![Mdx Mdx](/uploads/1/1/8/6/118682823/515967061.png)
Old and busted: rehype-react
♠️ React MDX-based presentation decks. Contribute to jxnblk/mdx-deck development by creating an account on GitHub. MDX is a killer feature for things like blogs, slide decks and component documentation. It allows you to write Markdown without worrying about HTML elements, their formatting and placement while sprinkling in the magic of custom React components when necessary.
Mdx React Documentation
MDX is a standard file format that combines Markdown with JSX. This means you can use Markdown’s terse syntax (such as # heading) for your documentation, and freely embed JSX component blocks at any point in the file.

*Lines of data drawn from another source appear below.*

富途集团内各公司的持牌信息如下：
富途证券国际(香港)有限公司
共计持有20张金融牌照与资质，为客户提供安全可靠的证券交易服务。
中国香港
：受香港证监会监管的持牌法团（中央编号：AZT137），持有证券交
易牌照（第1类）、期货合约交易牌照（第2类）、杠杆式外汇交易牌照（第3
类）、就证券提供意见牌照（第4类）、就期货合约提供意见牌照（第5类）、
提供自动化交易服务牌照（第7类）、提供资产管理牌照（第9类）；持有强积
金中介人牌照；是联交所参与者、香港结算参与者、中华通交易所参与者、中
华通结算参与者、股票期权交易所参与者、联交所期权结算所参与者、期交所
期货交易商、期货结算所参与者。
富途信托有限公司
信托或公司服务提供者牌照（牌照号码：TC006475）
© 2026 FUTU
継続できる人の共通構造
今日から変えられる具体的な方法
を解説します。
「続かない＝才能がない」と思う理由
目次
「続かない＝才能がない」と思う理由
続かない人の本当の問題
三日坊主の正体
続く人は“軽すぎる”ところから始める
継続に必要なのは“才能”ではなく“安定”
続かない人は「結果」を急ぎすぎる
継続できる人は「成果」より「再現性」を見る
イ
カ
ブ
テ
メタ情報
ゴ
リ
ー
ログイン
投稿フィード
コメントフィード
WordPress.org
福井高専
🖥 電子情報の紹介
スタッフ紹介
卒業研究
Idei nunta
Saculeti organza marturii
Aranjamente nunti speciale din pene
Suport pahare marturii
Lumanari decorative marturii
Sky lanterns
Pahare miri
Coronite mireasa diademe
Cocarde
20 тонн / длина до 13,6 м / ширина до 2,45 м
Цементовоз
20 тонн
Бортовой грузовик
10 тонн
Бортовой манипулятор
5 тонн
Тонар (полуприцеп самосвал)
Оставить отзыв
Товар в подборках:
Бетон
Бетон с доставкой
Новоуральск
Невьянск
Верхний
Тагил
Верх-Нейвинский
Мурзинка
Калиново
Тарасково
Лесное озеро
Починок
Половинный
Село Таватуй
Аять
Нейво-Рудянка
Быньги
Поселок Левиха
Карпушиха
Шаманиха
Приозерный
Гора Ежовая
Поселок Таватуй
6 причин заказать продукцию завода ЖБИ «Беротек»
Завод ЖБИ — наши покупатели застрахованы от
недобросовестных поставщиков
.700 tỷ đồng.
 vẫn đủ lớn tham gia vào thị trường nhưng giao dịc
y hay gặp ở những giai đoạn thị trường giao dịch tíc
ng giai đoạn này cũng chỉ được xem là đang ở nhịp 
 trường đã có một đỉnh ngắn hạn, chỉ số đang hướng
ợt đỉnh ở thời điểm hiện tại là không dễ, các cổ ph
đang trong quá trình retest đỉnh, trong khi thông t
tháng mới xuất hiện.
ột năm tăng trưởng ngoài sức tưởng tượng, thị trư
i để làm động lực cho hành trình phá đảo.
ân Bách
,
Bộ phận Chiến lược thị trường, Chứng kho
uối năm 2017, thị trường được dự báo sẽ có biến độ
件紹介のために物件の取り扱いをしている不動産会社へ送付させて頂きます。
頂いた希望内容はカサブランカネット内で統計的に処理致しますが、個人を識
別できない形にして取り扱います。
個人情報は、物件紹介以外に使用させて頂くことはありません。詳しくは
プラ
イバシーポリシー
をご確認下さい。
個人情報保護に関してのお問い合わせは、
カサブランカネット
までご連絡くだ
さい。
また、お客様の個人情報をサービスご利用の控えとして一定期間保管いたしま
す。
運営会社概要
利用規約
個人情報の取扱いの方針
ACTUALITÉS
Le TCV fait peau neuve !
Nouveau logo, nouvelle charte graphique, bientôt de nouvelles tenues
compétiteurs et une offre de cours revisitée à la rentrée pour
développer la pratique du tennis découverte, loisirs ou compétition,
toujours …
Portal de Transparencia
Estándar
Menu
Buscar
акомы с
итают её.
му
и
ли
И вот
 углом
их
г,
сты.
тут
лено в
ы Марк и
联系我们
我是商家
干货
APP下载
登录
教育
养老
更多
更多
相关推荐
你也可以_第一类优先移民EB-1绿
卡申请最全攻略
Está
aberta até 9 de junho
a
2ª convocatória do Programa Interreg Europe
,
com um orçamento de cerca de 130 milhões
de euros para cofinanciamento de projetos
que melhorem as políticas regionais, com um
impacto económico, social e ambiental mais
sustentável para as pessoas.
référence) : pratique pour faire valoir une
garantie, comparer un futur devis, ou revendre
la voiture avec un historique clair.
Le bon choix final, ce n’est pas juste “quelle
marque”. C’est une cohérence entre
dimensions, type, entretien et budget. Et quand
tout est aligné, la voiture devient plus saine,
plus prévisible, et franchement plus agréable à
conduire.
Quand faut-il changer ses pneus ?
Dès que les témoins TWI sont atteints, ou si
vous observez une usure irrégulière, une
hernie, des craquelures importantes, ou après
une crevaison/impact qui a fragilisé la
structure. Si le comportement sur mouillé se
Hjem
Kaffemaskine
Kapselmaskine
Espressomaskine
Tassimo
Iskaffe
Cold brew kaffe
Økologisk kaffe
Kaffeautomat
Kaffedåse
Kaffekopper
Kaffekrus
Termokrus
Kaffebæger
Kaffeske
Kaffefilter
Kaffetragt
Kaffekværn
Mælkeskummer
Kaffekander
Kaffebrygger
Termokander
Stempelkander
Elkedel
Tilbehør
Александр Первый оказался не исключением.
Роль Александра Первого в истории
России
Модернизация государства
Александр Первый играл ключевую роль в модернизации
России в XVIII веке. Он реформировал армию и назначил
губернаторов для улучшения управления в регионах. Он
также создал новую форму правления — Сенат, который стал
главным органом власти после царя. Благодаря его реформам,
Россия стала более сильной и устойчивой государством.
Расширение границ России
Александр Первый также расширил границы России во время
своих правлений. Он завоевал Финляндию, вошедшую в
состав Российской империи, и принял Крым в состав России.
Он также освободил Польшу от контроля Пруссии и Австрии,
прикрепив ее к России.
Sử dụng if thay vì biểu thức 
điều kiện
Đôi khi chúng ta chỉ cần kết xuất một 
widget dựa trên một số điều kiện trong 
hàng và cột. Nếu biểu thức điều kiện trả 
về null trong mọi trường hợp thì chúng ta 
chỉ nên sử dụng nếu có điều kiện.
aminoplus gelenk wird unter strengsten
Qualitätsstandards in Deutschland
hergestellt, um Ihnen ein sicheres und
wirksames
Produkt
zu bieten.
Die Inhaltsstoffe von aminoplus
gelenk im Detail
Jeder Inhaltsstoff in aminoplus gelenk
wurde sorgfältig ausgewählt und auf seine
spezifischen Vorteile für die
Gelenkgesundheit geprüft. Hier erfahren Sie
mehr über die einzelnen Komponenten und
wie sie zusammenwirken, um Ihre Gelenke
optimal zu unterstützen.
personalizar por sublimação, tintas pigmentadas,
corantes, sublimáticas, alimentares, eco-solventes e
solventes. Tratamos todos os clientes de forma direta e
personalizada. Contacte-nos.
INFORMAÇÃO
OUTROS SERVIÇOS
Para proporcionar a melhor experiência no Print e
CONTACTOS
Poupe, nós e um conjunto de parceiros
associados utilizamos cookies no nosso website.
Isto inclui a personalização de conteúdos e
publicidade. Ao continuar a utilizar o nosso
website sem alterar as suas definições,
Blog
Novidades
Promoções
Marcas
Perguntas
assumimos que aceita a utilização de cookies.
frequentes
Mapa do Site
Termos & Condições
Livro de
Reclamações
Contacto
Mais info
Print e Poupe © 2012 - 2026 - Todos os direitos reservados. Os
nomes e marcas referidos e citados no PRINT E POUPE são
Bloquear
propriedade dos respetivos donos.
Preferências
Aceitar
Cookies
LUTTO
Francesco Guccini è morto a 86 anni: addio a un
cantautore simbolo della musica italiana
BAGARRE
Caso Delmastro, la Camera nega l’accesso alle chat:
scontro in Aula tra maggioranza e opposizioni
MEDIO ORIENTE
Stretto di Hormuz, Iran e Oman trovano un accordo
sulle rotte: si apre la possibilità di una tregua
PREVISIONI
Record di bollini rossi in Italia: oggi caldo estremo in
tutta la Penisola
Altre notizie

In addition to being widely supported, it has a much better mental model than my previous approach to React in Markdown, which used rehype-react and had some ugly caveats.
React Mdx Deck
For one, I couldn’t figure out a good way to include only a certain subset of components in a certain blog post. (I made a note to myself to try and figure this out but I never did.) Every single component (even the heavy ones that include libraries like Three.js) gets included every single blog post, regardless of whether not they are all needed. Not ideal.
This approach also requires that you pass all props to your embedded components as strings. The components I need for this blog are all fairly simple so this never was a huge issue, but if I wanted to do anything more complex this would quickly become a deal-breaker.
React Mdx Blog
All this to say, React in Markdown is here to stay.
rehype-react
, not so much (at least for me). I’d been following MDX
for some time, as well as gatsby-mdx, which makes it easy to consume MDX
from a Gatsby
blog. I finally had some time after wrapping up a few projects (1, 2) and decided to bite the bullet and give gatsby-mdx
a try. A few weeks later, I’m back up and running (this page is MDX!) and on the whole, a total convert! Here are a few things I learned along the way.